DIRECTIVE ->
Can you render everything from the start of the data down to the line containing "c skin concern. Whether you’re dealing with", that line included, as a JSON list of strings with one string per line and blank lines omitted?

***

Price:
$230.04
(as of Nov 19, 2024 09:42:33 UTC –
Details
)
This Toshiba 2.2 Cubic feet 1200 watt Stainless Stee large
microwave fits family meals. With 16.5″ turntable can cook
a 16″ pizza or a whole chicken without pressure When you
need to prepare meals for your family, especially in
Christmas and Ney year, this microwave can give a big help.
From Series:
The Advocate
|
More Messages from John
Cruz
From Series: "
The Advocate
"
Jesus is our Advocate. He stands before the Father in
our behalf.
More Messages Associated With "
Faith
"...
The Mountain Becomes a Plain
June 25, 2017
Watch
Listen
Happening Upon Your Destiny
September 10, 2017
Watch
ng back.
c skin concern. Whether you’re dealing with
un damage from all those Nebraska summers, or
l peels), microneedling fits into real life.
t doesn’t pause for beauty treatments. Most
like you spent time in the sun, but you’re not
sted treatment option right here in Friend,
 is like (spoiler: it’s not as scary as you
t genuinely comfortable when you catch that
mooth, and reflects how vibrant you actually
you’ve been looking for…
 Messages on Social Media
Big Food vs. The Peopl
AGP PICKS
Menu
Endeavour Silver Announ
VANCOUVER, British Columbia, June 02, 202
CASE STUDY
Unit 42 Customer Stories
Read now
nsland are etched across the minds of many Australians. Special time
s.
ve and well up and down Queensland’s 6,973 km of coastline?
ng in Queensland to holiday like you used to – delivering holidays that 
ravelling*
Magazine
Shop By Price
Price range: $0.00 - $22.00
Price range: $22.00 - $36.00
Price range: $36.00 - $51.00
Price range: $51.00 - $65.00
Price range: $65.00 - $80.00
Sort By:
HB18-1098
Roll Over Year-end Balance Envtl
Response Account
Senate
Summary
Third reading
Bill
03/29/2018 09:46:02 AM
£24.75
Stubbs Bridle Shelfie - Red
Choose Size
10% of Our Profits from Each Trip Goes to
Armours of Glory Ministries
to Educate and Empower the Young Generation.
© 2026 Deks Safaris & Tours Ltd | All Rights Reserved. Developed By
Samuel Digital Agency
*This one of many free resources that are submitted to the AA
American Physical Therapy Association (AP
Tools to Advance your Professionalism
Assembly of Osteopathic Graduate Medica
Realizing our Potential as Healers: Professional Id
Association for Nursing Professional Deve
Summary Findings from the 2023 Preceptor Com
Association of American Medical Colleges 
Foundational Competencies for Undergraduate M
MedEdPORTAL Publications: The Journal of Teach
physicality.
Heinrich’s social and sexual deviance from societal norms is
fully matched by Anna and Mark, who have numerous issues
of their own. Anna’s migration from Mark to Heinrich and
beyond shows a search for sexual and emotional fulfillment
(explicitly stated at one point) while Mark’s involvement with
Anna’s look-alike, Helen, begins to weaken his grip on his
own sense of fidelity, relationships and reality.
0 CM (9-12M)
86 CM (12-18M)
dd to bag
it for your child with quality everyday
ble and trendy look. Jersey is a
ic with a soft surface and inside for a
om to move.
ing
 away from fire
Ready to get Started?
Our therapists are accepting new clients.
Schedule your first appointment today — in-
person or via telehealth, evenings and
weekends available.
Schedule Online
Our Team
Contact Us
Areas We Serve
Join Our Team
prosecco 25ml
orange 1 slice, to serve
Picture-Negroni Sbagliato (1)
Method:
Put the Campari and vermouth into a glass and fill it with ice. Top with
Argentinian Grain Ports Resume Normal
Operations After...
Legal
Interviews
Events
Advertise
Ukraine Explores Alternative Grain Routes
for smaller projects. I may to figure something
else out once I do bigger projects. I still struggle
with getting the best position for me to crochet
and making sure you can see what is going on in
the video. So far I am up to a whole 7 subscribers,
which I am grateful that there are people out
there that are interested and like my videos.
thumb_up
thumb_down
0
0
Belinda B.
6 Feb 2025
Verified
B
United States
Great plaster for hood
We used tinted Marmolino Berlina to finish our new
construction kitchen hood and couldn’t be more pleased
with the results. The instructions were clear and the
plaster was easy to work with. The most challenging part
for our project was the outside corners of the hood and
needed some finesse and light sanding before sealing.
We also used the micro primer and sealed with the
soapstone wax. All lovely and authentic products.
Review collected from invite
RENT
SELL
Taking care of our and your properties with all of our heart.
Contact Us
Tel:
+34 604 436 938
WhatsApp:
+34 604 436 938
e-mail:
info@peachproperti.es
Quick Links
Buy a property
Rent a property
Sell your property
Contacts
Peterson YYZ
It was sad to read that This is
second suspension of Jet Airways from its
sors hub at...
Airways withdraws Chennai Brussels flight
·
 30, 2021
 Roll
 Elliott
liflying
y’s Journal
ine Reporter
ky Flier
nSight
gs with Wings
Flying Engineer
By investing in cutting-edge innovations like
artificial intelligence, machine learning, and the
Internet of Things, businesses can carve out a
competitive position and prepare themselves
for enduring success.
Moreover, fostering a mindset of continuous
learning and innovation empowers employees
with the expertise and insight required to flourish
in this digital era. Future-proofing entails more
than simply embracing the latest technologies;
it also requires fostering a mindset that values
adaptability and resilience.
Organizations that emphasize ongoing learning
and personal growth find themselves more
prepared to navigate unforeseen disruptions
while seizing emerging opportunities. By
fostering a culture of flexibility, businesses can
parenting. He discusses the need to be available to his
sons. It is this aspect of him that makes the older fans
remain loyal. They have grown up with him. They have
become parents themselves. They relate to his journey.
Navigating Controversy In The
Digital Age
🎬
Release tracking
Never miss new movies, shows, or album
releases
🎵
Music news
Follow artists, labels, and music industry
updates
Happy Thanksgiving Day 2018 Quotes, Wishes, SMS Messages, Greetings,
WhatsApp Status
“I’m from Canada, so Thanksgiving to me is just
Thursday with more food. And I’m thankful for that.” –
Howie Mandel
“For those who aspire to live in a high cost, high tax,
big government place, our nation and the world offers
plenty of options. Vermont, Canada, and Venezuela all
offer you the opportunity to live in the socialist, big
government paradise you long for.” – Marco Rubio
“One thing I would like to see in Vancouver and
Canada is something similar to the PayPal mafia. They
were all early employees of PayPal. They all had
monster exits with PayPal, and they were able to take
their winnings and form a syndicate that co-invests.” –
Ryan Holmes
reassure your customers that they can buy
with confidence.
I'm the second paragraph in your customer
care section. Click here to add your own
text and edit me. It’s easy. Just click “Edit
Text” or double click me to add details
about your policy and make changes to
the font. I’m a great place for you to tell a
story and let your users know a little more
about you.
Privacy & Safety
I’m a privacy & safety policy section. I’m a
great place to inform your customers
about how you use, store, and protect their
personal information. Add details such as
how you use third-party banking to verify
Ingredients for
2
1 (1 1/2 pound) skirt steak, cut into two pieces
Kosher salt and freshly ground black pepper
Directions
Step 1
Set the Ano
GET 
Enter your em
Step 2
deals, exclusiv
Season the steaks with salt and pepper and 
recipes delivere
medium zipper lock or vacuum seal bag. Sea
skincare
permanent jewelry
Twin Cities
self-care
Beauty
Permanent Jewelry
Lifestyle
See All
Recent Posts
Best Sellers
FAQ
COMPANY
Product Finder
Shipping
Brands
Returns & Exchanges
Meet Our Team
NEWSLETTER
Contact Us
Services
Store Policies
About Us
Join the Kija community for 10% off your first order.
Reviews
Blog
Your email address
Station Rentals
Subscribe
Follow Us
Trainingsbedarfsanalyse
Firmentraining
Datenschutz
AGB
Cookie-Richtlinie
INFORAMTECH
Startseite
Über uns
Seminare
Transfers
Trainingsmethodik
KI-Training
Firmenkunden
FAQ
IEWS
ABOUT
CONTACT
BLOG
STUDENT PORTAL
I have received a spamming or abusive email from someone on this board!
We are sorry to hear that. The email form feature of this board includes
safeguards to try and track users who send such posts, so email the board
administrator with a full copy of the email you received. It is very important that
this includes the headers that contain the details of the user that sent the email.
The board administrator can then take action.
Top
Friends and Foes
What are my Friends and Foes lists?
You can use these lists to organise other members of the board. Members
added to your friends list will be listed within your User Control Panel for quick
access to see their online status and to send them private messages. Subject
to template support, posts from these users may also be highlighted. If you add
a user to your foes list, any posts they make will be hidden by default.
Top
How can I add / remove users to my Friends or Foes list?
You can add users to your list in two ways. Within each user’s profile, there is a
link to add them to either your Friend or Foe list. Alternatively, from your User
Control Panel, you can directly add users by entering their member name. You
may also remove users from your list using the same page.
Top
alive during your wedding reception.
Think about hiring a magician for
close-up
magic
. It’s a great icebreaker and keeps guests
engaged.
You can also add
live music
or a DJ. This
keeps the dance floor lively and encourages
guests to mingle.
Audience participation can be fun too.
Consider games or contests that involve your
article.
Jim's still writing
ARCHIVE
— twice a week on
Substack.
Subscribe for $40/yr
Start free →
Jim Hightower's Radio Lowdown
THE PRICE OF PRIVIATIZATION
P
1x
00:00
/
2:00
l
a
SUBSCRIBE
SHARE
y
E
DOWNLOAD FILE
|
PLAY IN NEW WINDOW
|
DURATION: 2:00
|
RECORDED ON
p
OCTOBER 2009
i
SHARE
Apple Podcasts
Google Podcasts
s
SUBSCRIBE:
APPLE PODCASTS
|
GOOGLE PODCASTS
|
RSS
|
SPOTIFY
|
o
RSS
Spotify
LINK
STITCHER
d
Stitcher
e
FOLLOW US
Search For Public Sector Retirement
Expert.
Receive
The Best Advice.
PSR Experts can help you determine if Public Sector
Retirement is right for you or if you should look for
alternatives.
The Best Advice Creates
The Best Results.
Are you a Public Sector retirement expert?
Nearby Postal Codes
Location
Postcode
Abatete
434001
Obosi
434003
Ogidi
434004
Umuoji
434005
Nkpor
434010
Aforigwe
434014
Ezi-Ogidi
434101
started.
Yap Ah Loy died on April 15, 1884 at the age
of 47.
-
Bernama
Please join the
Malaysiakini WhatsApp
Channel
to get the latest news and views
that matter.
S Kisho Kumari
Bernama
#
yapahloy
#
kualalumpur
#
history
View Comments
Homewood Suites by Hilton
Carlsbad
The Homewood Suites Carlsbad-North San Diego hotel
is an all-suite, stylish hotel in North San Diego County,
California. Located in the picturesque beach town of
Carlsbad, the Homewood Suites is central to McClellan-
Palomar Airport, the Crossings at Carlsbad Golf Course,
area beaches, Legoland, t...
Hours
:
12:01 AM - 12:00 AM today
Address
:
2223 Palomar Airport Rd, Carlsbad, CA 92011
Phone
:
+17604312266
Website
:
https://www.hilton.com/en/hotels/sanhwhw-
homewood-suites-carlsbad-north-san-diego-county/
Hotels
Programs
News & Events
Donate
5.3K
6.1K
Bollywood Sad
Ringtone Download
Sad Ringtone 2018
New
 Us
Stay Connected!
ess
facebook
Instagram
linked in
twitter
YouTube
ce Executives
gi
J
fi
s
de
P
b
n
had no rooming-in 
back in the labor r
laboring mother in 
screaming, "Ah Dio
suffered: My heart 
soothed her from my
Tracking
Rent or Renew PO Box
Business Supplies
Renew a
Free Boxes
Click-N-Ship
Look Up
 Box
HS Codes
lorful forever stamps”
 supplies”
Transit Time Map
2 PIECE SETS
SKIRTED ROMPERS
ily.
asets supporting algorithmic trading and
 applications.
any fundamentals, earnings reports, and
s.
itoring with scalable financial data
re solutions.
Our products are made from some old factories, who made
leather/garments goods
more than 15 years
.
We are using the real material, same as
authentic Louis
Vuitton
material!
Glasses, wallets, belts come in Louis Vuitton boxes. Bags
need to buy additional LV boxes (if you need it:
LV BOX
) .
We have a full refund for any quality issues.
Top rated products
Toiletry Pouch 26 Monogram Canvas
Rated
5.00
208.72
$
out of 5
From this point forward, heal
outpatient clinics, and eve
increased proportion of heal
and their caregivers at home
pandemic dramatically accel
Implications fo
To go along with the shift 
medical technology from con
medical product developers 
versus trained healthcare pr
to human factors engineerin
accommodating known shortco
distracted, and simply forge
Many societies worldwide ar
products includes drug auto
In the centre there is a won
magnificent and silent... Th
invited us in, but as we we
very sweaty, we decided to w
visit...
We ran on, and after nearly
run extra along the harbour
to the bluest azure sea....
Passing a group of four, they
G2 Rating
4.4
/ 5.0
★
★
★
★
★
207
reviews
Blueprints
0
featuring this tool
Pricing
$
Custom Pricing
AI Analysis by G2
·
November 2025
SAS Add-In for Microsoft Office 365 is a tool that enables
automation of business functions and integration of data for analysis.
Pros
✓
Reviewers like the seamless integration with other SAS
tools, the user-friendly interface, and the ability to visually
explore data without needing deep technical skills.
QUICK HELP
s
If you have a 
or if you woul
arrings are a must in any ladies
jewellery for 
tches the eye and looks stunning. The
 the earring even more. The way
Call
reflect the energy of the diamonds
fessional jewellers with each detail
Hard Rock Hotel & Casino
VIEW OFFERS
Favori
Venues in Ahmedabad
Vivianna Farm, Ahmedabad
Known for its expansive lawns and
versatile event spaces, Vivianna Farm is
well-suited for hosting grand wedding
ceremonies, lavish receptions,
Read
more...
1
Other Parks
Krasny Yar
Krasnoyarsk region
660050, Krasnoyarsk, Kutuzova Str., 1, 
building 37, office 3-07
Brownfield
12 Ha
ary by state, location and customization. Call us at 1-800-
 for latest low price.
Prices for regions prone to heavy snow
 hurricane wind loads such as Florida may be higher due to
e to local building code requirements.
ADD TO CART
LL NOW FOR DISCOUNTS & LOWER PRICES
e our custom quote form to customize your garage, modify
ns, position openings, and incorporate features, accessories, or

***

TASK SOLUTION ->
[
  "Price:",
  "$230.04",
  "(as of Nov 19, 2024 09:42:33 UTC –",
  "Details",
  ")",
  "This Toshiba 2.2 Cubic feet 1200 watt Stainless Stee large",
  "microwave fits family meals. With 16.5″ turntable can cook",
  "a 16″ pizza or a whole chicken without pressure When you",
  "need to prepare meals for your family, especially in",
  "Christmas and Ney year, this microwave can give a big help.",
  "From Series:",
  "The Advocate",
  "|",
  "More Messages from John",
  "Cruz",
  "From Series: \"",
  "The Advocate",
  "\"",
  "Jesus is our Advocate. He stands before the Father in",
  "our behalf.",
  "More Messages Associated With \"",
  "Faith",
  "\"...",
  "The Mountain Becomes a Plain",
  "June 25, 2017",
  "Watch",
  "Listen",
  "Happening Upon Your Destiny",
  "September 10, 2017",
  "Watch",
  "ng back.",
  "c skin concern. Whether you’re dealing with"
]